● Given data

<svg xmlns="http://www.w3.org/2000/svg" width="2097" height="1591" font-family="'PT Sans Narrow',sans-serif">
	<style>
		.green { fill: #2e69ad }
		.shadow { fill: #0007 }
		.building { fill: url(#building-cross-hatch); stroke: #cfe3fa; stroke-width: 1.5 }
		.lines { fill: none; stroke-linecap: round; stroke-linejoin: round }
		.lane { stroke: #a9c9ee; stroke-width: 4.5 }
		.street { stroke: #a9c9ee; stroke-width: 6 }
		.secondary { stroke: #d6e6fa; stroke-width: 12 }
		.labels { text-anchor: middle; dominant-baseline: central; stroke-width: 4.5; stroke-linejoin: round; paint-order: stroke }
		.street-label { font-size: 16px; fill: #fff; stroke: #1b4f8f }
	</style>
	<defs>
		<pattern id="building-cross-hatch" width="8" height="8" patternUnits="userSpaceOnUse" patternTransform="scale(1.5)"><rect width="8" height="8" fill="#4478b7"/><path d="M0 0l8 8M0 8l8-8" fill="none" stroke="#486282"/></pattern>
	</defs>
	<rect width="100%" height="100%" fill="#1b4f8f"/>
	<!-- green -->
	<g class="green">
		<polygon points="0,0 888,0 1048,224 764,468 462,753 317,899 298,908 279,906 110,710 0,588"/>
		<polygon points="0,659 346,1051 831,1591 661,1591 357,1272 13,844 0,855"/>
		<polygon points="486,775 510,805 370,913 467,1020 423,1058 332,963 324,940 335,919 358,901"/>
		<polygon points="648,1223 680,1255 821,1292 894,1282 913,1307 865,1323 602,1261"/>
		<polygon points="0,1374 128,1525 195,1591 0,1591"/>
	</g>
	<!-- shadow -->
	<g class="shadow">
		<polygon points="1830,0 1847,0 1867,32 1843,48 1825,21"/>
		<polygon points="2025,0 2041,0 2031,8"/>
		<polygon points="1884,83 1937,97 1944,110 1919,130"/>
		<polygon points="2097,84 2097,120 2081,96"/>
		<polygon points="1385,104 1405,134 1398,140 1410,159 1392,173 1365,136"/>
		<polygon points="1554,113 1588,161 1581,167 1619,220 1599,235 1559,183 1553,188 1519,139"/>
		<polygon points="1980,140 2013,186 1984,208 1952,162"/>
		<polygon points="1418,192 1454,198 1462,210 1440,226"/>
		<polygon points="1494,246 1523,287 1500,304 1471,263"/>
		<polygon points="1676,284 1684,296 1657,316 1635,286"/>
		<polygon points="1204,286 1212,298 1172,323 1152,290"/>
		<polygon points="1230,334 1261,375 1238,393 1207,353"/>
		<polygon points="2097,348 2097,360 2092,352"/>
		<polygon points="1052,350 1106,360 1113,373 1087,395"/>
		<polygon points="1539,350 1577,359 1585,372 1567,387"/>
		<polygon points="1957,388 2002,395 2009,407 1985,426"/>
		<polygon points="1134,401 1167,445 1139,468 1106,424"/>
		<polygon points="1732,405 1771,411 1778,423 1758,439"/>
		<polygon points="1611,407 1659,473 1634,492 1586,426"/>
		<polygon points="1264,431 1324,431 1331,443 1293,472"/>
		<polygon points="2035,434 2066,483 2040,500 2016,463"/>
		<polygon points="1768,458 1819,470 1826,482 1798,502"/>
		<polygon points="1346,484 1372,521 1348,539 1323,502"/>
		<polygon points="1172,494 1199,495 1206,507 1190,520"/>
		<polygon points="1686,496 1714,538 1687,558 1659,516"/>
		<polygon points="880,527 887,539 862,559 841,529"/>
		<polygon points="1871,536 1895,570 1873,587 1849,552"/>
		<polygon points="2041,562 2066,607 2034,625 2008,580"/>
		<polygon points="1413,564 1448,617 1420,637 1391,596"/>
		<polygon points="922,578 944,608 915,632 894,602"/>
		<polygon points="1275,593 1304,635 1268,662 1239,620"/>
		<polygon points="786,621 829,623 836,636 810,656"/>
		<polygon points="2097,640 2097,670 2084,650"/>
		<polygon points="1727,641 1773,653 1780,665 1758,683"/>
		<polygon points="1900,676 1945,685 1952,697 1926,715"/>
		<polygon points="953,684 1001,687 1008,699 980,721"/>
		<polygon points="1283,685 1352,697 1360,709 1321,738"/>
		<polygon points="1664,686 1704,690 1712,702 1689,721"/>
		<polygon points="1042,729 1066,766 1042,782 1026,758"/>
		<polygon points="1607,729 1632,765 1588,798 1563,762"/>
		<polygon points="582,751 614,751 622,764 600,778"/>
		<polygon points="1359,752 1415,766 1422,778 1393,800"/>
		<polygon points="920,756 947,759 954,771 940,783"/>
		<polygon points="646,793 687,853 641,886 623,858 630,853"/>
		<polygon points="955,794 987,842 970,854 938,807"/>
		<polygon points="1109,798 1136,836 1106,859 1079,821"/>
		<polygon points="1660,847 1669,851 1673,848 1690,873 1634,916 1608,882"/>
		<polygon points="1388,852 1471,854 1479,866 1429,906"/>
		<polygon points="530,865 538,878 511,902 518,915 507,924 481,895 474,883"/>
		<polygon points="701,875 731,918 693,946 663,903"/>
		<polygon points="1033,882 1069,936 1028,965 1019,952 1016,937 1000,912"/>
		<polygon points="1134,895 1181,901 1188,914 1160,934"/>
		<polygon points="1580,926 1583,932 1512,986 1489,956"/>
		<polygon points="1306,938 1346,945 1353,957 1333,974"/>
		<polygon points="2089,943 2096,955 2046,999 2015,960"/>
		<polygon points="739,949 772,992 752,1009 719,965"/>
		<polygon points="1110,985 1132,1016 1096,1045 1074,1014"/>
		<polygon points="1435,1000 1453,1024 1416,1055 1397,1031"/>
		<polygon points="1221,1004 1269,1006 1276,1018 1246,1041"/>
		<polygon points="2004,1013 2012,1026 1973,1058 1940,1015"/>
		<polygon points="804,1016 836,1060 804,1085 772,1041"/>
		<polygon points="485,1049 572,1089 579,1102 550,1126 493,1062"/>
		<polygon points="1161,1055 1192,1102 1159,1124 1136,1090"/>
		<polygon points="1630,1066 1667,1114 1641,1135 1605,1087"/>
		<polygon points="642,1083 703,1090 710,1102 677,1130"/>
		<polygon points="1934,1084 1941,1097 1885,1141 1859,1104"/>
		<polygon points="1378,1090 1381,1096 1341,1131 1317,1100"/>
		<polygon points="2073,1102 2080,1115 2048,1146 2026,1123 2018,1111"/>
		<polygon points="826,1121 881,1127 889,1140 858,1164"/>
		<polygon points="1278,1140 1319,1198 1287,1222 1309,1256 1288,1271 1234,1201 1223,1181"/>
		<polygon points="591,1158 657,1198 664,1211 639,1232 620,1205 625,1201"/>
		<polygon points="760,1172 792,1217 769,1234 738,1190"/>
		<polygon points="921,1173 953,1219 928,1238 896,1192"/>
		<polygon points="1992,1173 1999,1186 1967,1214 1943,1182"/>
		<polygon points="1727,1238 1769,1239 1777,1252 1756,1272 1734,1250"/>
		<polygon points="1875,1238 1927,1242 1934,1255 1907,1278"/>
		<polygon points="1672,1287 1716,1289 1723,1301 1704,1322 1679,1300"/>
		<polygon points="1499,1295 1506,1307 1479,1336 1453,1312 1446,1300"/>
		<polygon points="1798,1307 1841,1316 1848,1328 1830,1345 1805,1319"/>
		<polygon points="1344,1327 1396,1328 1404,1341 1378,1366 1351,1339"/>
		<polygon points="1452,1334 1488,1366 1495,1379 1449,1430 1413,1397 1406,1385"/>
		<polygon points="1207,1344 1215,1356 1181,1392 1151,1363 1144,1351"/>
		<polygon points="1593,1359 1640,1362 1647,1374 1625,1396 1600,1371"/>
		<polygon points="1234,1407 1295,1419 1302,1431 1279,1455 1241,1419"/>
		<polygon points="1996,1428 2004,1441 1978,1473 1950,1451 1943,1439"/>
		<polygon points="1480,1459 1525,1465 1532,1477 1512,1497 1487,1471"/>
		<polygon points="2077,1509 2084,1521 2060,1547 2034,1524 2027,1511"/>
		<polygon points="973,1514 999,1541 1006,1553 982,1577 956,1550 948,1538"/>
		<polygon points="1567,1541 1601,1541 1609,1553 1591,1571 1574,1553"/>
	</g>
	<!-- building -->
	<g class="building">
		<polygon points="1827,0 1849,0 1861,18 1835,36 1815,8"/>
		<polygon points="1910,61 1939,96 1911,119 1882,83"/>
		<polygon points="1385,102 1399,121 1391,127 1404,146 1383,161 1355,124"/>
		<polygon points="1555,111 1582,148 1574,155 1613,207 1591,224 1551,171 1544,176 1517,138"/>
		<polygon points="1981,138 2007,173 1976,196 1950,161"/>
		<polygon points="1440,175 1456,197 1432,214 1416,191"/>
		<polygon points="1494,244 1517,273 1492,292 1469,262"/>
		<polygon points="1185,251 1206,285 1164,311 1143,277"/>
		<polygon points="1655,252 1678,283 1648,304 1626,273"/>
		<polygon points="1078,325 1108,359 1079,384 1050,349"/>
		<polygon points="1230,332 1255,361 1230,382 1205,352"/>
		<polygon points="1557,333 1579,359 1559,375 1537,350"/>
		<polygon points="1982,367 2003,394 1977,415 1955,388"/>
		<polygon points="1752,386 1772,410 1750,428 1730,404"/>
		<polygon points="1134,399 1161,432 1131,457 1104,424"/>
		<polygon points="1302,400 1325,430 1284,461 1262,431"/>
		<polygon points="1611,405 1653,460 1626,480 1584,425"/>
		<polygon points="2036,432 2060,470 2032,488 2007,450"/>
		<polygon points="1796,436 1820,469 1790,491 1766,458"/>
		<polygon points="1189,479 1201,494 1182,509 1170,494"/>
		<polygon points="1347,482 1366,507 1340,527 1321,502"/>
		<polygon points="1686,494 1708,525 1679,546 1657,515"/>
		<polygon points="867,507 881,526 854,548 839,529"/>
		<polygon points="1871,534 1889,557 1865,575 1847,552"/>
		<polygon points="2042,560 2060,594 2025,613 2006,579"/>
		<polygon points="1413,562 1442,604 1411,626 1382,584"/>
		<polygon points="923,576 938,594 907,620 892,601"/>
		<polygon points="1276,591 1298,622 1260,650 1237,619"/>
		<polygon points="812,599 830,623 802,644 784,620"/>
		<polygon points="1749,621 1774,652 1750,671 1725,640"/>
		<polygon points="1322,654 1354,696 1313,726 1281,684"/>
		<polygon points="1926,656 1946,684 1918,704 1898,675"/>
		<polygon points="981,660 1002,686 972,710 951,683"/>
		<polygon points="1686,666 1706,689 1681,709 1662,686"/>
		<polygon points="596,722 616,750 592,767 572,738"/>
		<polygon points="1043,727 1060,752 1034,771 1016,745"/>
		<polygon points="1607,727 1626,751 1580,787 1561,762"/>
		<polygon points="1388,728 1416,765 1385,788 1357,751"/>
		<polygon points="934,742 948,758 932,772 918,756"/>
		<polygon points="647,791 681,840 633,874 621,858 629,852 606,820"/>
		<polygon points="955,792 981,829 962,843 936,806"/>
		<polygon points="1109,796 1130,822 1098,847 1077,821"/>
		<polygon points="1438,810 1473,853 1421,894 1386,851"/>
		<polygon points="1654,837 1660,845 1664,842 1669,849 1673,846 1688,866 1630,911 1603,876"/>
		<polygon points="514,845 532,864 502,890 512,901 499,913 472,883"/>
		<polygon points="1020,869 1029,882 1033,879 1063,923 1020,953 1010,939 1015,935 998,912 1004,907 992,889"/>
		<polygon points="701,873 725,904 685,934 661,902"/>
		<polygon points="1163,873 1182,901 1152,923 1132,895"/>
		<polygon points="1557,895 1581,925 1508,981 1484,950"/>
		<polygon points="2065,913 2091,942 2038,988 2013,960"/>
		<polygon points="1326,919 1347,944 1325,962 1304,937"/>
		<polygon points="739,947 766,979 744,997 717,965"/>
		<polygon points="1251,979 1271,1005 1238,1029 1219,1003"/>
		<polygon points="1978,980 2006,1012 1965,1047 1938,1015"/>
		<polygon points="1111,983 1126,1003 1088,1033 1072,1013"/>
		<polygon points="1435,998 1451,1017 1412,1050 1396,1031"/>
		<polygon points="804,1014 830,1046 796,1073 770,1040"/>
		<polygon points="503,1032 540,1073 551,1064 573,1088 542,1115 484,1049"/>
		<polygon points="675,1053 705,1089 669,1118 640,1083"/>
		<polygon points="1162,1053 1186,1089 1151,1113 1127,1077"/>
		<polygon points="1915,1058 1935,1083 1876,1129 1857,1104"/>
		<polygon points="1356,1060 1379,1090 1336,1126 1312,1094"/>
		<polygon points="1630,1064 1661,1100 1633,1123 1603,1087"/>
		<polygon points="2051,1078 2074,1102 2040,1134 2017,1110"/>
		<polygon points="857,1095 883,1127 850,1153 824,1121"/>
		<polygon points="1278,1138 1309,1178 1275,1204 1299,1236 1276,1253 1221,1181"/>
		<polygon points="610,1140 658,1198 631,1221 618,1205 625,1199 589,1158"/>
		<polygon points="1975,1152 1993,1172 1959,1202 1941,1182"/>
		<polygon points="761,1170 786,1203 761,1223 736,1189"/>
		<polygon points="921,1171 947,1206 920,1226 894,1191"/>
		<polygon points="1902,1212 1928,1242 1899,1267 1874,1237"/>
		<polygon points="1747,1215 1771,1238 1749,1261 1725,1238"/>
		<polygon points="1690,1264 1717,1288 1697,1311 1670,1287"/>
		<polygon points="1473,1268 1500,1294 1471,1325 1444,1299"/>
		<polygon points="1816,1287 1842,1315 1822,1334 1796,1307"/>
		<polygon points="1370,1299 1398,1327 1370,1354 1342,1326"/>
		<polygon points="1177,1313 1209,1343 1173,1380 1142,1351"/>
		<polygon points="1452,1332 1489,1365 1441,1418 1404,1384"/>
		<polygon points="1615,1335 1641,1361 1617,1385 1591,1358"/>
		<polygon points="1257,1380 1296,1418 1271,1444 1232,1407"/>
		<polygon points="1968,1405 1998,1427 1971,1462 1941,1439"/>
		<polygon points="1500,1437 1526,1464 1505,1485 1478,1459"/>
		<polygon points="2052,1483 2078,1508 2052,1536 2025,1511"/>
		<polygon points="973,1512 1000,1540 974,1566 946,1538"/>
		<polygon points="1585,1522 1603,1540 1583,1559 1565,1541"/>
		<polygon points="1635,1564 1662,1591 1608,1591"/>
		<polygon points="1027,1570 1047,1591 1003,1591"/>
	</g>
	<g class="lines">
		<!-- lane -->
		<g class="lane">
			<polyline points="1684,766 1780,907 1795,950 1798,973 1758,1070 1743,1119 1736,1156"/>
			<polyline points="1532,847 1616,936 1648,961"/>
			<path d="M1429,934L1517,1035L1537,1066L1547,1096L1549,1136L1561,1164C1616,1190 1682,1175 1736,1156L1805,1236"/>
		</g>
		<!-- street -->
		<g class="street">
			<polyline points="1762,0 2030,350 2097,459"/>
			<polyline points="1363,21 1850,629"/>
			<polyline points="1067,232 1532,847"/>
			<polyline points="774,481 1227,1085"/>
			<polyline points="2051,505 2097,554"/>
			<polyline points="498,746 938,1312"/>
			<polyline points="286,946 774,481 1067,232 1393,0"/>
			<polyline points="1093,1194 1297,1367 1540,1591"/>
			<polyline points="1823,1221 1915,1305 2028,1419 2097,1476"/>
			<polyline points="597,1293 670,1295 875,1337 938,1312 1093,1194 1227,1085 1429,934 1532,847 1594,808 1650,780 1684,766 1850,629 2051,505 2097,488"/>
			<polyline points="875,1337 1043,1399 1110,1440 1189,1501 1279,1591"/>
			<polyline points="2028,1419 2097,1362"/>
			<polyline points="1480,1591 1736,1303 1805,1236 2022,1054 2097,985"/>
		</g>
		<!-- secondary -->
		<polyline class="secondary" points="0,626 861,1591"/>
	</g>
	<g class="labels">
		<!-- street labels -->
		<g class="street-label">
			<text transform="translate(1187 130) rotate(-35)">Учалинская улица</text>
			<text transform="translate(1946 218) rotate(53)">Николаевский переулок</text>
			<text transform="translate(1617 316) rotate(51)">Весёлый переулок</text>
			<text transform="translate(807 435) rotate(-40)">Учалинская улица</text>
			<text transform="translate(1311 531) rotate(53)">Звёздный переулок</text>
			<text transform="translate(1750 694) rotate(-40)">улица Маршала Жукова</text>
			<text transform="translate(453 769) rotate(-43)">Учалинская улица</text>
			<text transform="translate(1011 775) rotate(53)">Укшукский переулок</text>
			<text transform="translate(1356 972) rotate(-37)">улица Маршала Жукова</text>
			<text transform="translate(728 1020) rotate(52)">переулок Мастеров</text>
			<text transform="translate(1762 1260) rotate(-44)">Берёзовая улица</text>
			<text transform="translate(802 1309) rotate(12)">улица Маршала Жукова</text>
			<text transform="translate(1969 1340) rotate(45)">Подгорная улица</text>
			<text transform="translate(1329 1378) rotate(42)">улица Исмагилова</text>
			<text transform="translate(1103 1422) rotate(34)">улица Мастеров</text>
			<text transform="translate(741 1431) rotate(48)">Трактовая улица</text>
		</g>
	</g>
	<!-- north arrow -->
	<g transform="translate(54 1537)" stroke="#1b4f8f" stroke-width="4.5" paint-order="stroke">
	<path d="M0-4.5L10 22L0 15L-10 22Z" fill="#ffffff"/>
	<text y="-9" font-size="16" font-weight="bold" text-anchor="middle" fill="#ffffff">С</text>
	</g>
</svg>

● Problem
Write out, from the lines above, only those from the line with "none; stroke-linecap: round;" to the line with "#a9c9ee; stroke-width: 4.5", exactly as given, including the first and the last.

● Task result
		.lines { fill: none; stroke-linecap: round; stroke-linejoin: round }
		.lane { stroke: #a9c9ee; stroke-width: 4.5 }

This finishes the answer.